Converse asserted trade dress rights in the “design of the two stripes on the midsole of the shoe, the design of the toe cap, the design of the multi-layered toe bumper featuring diamonds and line patterns, and the relative position of these elements to each other.”
Here, the design elements of the shoe are product design trade dress, for which the owner must show that these design elements have acquired distinctiveness in the relevant market place. If the owner fails to show acquired distinctiveness, then it does not have trademark rights to enforce.
Third party use of a mark is relevant to whether a trademark has acquired distinctiveness in the relevant market place. If many third parties use a mark, then it is less likely that this mark will be recognized in the marketplace as associated with one source of goods or services.
The defendants in the ITC proceeding asserted that the design elements had not acquired distinctiveness. They relied, in part, on evidence of third party designs. Some of those third party design usages were old.

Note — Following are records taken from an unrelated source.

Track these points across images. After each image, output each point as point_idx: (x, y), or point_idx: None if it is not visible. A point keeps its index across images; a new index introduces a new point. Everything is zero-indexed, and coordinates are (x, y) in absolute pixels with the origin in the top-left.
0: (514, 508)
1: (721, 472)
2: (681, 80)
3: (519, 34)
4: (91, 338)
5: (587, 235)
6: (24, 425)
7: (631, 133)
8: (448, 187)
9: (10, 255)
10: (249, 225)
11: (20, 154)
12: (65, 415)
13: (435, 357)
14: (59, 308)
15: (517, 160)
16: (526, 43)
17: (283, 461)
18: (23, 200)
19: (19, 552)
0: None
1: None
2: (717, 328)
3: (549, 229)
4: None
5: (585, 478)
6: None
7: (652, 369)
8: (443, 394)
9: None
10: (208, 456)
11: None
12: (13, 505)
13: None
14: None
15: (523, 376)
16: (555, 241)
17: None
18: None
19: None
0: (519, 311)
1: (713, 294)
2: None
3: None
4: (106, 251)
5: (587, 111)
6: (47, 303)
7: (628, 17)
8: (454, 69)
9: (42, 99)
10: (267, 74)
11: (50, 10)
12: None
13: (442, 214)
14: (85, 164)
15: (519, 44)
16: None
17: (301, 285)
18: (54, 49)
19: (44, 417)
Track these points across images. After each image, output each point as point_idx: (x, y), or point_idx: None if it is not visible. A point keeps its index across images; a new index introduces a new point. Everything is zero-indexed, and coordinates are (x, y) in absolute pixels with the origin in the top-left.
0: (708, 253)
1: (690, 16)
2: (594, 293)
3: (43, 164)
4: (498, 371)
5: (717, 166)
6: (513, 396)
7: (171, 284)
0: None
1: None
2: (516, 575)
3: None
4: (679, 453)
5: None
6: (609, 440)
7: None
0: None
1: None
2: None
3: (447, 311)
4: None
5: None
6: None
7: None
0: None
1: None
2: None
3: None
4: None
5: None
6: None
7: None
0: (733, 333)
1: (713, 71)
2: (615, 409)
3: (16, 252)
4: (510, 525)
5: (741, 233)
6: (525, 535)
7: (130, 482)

The Federal Circuit said that the ITC erred by too heavily relying on prior uses long predating the first infringing uses and the date of registration in Converse, Inc. v. ITC, No. 2016-2467 (Fed. Cir. 2018). The court relied on Section 2(f) of the Lanham Act to find that the five year period prior to the relevant date was the most relevant time frame to consider third party use.
Generally a trademark owner must show acquired distinctiveness prior to the date when the first alleged infringement occurred by the other party. Therefore, the first use by the the other party is generally the relevant date (or the date of registration, if a trademark registration is at issue).
The court said that “Consumers are more likely to remember and be impacted in their perceptions by third-party uses within five year and less likely with respect to older uses.” It continued that “uses older than five years should only be considered relevant if there is evidence that such uses were likely to have impacted consumers’ perceptions of the mark as of the relevant date.”